Een uniek fossiel in zijn soort ontdekt in Beieren: Skiphosoura bavarica. Dankzij de opmerkelijk goed bewaard gebleven botten vult het een belangrijke evolutionaire leemte in de overgang tussen kleine primitieve pterosauriërs en de gigantische pterodactyloïden uit het late Jura.
De pterosauriërsmajestueuze vliegende reptielen uit het dinosaurustijdperk, vertegenwoordigen een van de grootste raadsels van de evolutie. Deze dieren, de grootste die ooit konden vliegen, hadden lichte botten die ontworpen waren om te vliegen, waardoor hun fossielen uiterst zeldzaam zijn. Wanneer fossielen worden gevonden, zijn ze vaak onvolledig of verbrijzeld, waardoor de beschikbare informatie over meer dan 160 miljoen jaar evolutie wordt beperkt.
Het belangrijkste hiaat in het fossielenbestand betreft de overgang tussen de oudere, kleinere soorten en de pterodactyloïden, met een spanwijdte van wel 10 meter. Deze transitie, gekenmerkt door fundamentele anatomische veranderingen, is lange tijd onderwerp van speculatie geweest.

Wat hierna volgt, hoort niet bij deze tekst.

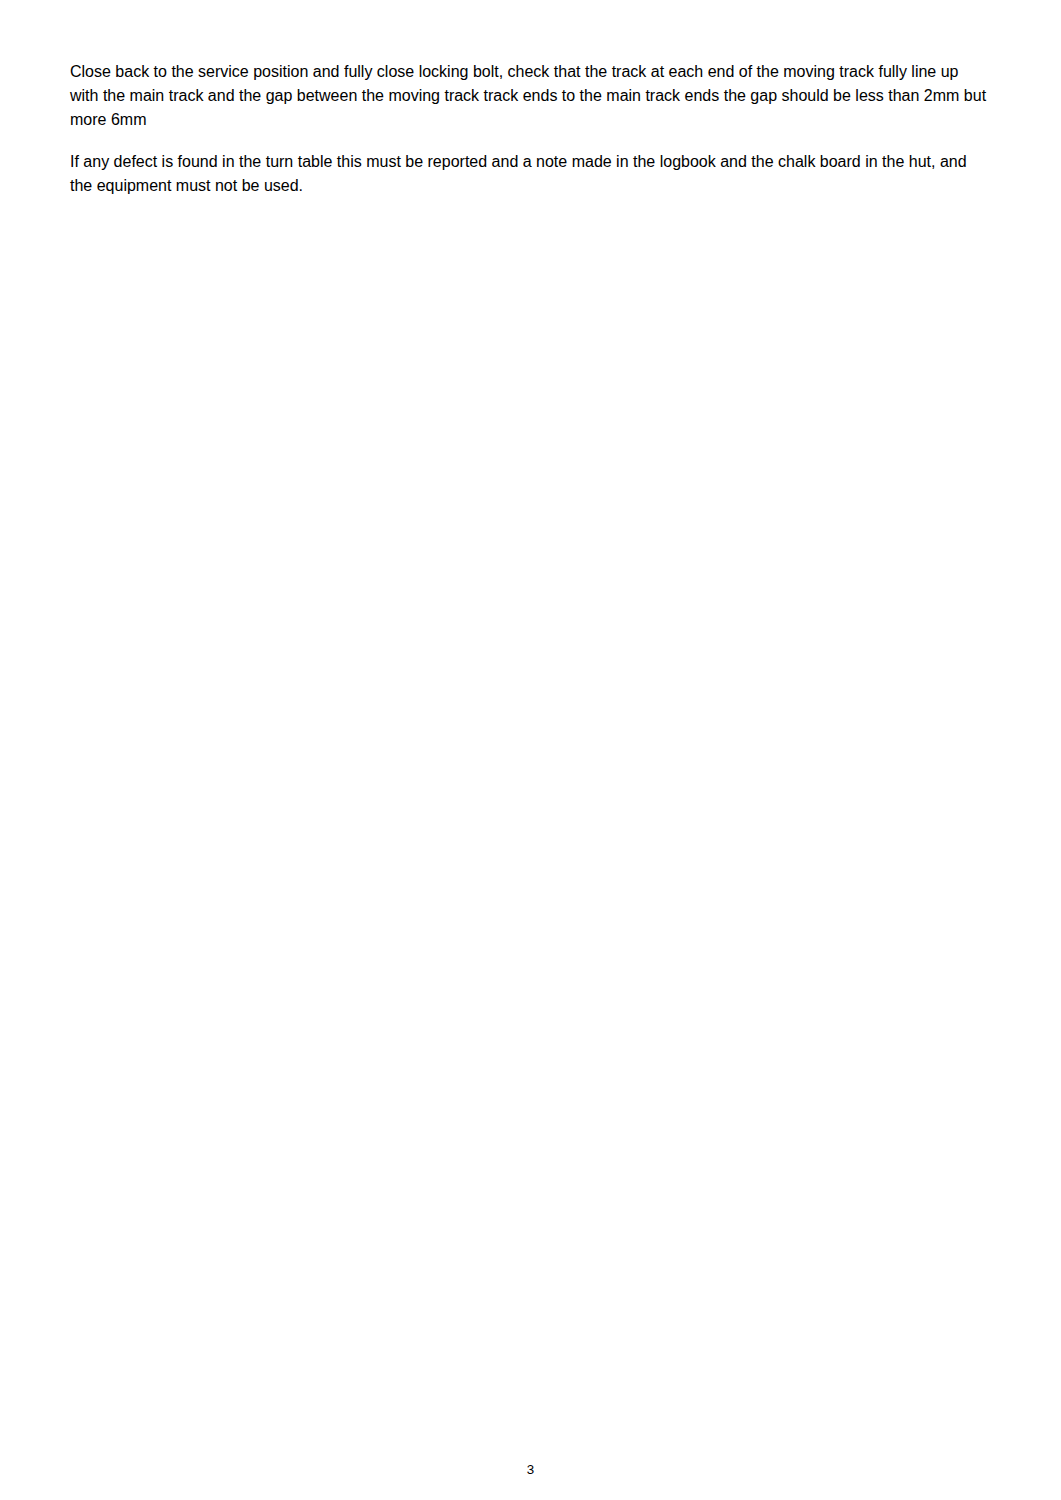Close back to the service position and fully close locking bolt, check that the track at each end of the moving track fully line up with the main track and the gap between the moving track track ends to the main track ends the gap should be less than 2mm but more 6mm
If any defect is found in the turn table this must be reported and a note made in the logbook and the chalk board in the hut, and the equipment must not be used.
3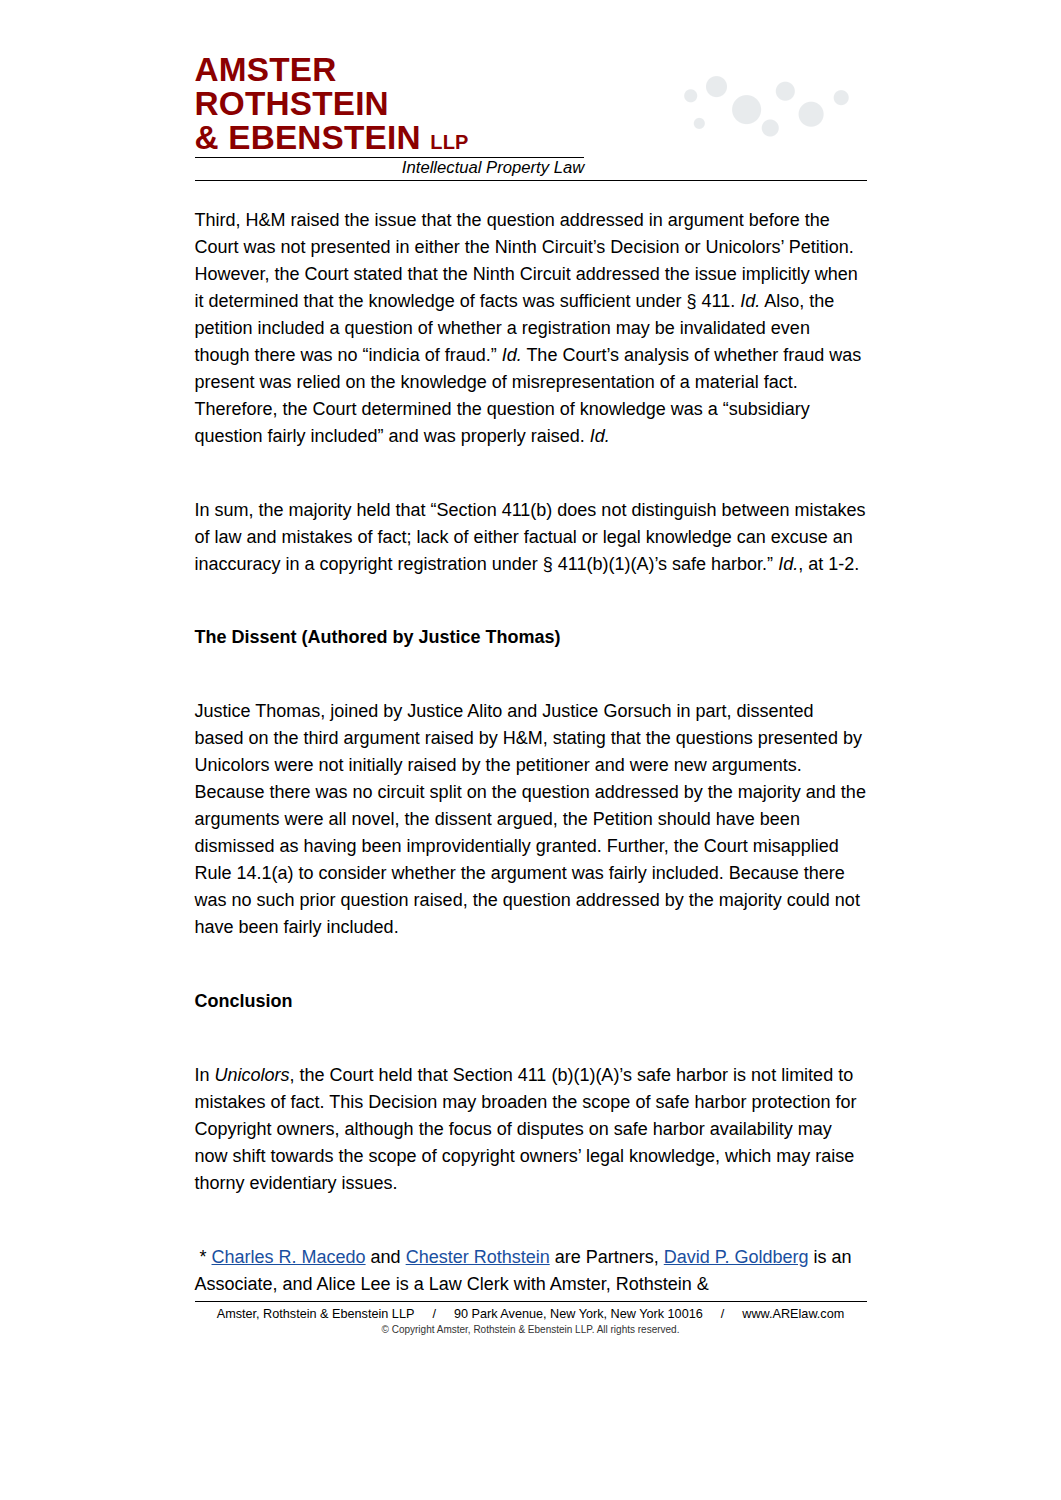AMSTER
ROTHSTEIN
& EBENSTEIN LLP
Intellectual Property Law
Third, H&M raised the issue that the question addressed in argument before the Court was not presented in either the Ninth Circuit’s Decision or Unicolors’ Petition. However, the Court stated that the Ninth Circuit addressed the issue implicitly when it determined that the knowledge of facts was sufficient under § 411. Id. Also, the petition included a question of whether a registration may be invalidated even though there was no “indicia of fraud.” Id. The Court’s analysis of whether fraud was present was relied on the knowledge of misrepresentation of a material fact. Therefore, the Court determined the question of knowledge was a “subsidiary question fairly included” and was properly raised. Id.
In sum, the majority held that “Section 411(b) does not distinguish between mistakes of law and mistakes of fact; lack of either factual or legal knowledge can excuse an inaccuracy in a copyright registration under § 411(b)(1)(A)’s safe harbor.” Id., at 1-2.
The Dissent (Authored by Justice Thomas)
Justice Thomas, joined by Justice Alito and Justice Gorsuch in part, dissented based on the third argument raised by H&M, stating that the questions presented by Unicolors were not initially raised by the petitioner and were new arguments. Because there was no circuit split on the question addressed by the majority and the arguments were all novel, the dissent argued, the Petition should have been dismissed as having been improvidentially granted. Further, the Court misapplied Rule 14.1(a) to consider whether the argument was fairly included. Because there was no such prior question raised, the question addressed by the majority could not have been fairly included.
Conclusion
In Unicolors, the Court held that Section 411 (b)(1)(A)’s safe harbor is not limited to mistakes of fact. This Decision may broaden the scope of safe harbor protection for Copyright owners, although the focus of disputes on safe harbor availability may now shift towards the scope of copyright owners’ legal knowledge, which may raise thorny evidentiary issues.
* Charles R. Macedo and Chester Rothstein are Partners, David P. Goldberg is an Associate, and Alice Lee is a Law Clerk with Amster, Rothstein &
Amster, Rothstein & Ebenstein LLP/90 Park Avenue, New York, New York 10016/www.ARElaw.com
© Copyright Amster, Rothstein & Ebenstein LLP. All rights reserved.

Een uniek fossiel: intacte botten en ongekende details
De uitzonderlijke ontdekking van Skiphosoura bavaricaontdekt in de Schaudiberg-groeve in de regio Solnhofen, markeert een buitengewone stap voorwaarts. Dit fossiel, dat kan worden gedateerd in een tussenperiode tussen de kleine voorouders van pterosauriërs en de gigantische pterodactyloïden, bewaart bijna alle botten in drie dimensies, een zeer zeldzame gebeurtenis. Ondanks de ongebruikelijke “verplaatste” opstelling van de botten, stelde de analyse van het fossiel wetenschappers in staat cruciale veranderingen in de botstructuur te identificeren die mogelijk de weg hebben geëffend voor de enorme groei van de vleugels.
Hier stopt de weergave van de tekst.